Nouveau Parti anticapitaliste

Nos vies valent plus que leurs profits

L’Établi, film de Mathias Gokalp

117 minutes, en salle

Une immersion dans une bagarre ouvrière !

Au sortir de la salle, un sentiment ambigu traversera ceux qui, comme moi, ont découvert un bout de la condition ouvrière par l’entremise du livre de témoignage de Robert Linhart : réjouissance de voir une adaptation qui projette le spectateur dans l’aventure collective des débrayages des ouvriers de Citroën ; mais frustration aussi devant la « liberté artistique » prise qui trahit quelque peu le message du livre qu’elle transpose.

Linhart est l’un de ces intellectuels d’obédience maoïste qui, dans la foulée de mai 1968, s’embauchèrent à l’usine « jusqu’à s’en faire virer ». Il s’agit de préparer la révolution à venir, celle qu’annonçait, pariaient-ils alors, le vaste mouvement de mai 1968. Conscients que leur culture et leur connaissance du marxisme ne pouvaient être utiles que mise au service des classes populaires, ces militants « s’établirent » dans les usines pendant d’autres s’immergèrent dans la paysannerie ou en Chine. L’établi a fait date par ses qualités de description (les scènes de lecture du livre sont d’ailleurs les meilleures du film) et l’intensité de l’expérience qui y est racontée, bien plus que par la politique de ces militants maoïstes.

Dans l’usine, Linhart, qu’interprète sobrement et efficacement Swann Arlaud, se heurte d’abord aux obstacles qui se dressent entre les exploités et leur propre force collective… Division raciale du travail, désir de fuir l’usine détestée, situations particulièrement précaires des étrangers ou femmes seules, terreur de l’encadrement… La subordination à la maîtrise qui a tout pouvoir sur les travailleurs en poste, est particulièrement bien rendue par des prises serrées. Mais ce que les injustices courantes que cherche vainement à dénoncer Linhart échouent à provoquer, l’arrogance patronale y parvient. Le patronat veut se venger de la grève de mai 1968 à laquelle les travailleurs de Citroën ont eux aussi participé. Les accords de Grenelle entre syndicats et patronat, conçus pour mettre fin au conflit, prévoyaient le paiement des jours de grève. Ce sont ces jours qu’en février 1969 les dirigeants de Citroën veulent « rattraper », c’est-à-dire faire payer aux salariés. Mais ils vont tomber sur un os.
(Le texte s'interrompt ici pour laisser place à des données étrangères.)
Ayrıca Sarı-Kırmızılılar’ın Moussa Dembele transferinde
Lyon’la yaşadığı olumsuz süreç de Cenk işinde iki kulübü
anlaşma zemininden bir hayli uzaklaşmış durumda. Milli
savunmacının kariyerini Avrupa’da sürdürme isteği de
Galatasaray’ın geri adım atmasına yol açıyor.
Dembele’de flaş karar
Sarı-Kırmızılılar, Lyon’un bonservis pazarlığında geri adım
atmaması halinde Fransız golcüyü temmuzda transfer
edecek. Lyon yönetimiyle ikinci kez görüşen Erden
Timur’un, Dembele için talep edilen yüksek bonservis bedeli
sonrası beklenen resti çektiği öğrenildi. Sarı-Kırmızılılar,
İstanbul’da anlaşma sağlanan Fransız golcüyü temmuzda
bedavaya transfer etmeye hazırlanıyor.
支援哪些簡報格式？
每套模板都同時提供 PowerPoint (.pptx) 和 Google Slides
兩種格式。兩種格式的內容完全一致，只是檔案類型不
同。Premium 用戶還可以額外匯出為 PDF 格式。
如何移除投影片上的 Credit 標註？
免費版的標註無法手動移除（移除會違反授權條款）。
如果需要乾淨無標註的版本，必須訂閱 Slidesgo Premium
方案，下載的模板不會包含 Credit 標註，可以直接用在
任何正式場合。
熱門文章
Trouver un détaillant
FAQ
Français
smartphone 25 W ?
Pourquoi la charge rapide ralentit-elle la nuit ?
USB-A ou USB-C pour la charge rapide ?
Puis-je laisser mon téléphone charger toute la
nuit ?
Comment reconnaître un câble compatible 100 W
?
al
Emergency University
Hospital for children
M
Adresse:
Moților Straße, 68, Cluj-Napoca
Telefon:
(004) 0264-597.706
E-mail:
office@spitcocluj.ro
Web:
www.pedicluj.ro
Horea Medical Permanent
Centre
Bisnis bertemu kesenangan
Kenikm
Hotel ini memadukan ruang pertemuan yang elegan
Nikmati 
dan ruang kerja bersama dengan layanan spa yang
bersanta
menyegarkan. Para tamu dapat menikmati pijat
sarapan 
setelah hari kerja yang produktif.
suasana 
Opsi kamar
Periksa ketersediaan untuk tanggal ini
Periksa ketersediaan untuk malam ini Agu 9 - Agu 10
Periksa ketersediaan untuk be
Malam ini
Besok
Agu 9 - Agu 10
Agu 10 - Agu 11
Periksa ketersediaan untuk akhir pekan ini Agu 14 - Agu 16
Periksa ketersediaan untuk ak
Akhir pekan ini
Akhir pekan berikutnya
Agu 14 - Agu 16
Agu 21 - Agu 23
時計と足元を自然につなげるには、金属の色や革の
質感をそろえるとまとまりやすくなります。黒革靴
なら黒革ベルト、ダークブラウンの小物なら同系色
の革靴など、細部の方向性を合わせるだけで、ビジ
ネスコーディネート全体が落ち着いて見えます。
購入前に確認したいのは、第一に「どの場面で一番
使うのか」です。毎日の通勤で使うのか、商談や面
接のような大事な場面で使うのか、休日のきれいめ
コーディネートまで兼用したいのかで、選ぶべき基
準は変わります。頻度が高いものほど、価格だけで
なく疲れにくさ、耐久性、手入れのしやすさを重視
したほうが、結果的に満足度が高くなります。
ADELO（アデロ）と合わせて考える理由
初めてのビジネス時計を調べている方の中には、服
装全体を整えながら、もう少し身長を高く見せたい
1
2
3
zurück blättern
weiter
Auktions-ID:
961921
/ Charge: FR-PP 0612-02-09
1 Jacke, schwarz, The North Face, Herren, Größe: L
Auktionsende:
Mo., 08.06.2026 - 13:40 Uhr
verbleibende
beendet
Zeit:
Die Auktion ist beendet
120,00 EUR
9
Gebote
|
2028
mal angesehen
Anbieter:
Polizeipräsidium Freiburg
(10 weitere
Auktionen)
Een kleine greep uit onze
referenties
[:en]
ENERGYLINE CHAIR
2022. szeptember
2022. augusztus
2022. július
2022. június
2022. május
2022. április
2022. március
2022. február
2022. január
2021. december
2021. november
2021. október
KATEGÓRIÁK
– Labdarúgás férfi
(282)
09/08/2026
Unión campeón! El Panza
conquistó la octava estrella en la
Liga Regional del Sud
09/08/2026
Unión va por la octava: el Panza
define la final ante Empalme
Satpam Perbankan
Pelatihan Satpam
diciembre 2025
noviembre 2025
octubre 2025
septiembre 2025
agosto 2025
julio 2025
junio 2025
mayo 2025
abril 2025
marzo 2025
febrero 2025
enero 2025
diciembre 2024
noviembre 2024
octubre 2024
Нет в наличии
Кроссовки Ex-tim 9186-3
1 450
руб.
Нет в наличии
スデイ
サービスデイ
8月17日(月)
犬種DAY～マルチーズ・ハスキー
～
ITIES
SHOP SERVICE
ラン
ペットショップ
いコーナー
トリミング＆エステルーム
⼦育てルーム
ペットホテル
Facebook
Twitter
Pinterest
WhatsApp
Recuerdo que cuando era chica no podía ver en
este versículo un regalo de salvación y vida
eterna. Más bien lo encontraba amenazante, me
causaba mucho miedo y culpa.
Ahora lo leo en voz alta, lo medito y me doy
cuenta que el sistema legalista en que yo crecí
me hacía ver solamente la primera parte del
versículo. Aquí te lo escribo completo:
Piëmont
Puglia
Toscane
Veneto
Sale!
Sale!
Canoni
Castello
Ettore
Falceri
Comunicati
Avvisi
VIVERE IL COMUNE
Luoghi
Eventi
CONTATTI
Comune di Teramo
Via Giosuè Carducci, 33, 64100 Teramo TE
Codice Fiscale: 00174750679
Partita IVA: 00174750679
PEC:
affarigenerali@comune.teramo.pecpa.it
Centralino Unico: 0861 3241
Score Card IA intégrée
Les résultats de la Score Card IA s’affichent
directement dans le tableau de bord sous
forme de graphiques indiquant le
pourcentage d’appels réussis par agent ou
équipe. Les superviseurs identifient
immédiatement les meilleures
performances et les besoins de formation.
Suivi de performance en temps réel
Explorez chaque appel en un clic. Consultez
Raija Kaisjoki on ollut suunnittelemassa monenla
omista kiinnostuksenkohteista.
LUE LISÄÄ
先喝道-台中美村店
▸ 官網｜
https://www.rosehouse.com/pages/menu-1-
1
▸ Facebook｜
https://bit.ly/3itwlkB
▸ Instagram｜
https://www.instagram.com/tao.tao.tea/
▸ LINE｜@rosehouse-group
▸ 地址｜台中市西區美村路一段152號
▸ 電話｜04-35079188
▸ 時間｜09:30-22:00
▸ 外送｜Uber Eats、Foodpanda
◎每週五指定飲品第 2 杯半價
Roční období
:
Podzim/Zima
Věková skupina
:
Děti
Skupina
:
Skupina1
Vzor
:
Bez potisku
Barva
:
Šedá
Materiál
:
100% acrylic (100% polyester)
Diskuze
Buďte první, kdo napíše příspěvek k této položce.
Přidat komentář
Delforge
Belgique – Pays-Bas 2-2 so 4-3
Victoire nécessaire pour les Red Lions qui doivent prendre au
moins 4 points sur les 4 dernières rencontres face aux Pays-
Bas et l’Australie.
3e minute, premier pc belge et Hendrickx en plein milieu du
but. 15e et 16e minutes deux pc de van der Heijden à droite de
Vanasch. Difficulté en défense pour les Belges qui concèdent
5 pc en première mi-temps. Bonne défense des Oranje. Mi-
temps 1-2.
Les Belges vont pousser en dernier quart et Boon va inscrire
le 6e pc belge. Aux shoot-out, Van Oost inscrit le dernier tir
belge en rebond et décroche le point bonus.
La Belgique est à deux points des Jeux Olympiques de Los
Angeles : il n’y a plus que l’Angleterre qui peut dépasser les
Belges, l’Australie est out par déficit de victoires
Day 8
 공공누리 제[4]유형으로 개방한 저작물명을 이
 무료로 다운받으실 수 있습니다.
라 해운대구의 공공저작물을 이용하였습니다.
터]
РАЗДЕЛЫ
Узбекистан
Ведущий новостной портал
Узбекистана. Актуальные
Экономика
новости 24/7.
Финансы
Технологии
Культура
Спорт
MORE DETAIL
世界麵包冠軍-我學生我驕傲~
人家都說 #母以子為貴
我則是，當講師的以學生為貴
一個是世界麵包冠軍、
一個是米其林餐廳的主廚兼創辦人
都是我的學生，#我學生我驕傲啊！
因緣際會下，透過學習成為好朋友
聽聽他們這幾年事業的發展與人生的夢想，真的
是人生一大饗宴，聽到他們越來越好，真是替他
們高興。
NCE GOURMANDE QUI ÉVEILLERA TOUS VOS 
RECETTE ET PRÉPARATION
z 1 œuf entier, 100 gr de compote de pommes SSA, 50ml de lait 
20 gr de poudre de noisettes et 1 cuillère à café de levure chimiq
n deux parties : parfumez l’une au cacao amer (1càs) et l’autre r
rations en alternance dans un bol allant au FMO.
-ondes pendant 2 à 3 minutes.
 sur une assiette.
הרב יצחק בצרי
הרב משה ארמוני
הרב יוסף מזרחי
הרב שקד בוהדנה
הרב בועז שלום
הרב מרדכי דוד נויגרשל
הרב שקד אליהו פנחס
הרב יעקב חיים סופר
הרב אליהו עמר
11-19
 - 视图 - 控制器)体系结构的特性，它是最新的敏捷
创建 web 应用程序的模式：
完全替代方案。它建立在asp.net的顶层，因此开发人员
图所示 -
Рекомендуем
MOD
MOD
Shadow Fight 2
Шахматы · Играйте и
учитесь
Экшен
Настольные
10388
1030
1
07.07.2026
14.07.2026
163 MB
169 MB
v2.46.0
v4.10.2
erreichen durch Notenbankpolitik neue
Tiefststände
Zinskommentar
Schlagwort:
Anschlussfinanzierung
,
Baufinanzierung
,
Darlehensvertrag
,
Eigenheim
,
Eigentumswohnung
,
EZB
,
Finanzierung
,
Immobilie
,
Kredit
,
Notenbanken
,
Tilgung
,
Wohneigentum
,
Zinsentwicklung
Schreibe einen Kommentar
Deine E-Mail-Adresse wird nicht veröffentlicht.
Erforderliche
Bravant la résignation, les travailleurs se mobilisent. Réunis en comités après la journée de travail, ils décident de débrayer à 17 heures 15, heure de la fin de la journée de travail, avant les rattrapages. L’atmosphère d’angoisse qui entoure les premiers à se lancer est particulièrement poignante, le tumulte occasionné par l’arrêt de l’activité aussi. La déferlante grossira à mesure que les débrayages avanceront. Bientôt on chante un chant ouvrier en italien.

Hors de l’usine, le film est moins bon. La réalisation accuse à outrance le contraste entre l’origine petite-bourgeoise de Linhart (qui est normalien et agrégé de philosophie) et celle, prolétarienne, de ses camarades. Il doit essuyer des insultes à ce sujet alors que ce qu’il rapporte lui-même dans son livre est plutôt la stupéfaction des ouvriers lorsqu’ils l’apprennent. L’accent mis sur la vie familiale de Linhart ramène le spectateur dans les sentiers battus de la petite bourgeoisie, d’où l’écrit original nous évadait. La fin est particulièrement traîtresse. Après avoir démissionné de l’entreprise où, malgré le soutien de l’un des ouvriers, Linhart comprend qu’il n’a pas sa place, on le voit délivrer en costume une leçon sur Hegel à des étudiants proprets, comme si les idées révolutionnaires étaient condamnées à ne pouvoir se développer que sur les bancs de l’université. En réalité, Linhart s’accrocha à son boulot jusqu’au licenciement comme il s’y était engagé. Traumatisé, il devint bientôt mutique.

La conclusion apparaît en filigrane : la classe ouvrière et le marxisme révolutionnaire font deux. Rien n’est plus faux. L’anticipation d’une révolution imminente, où il suffirait d’être, à une poignée, l’étincelle pour mettre le feu à la plaine et les illusions sur la Chine sont les causes de l’abandon de toute une génération se réclamant du maoïsme. D’autres militants révolutionnaires continuent, non pour un passage éclair à l’usine mais pour y implanter les idées révolutionnaires. Leur persistance et leur audience, même si elle est mince, témoignent du fait que la poursuite de ce combat est une affaire de boussole politique. Le film est l’occasion de discuter de tout cela.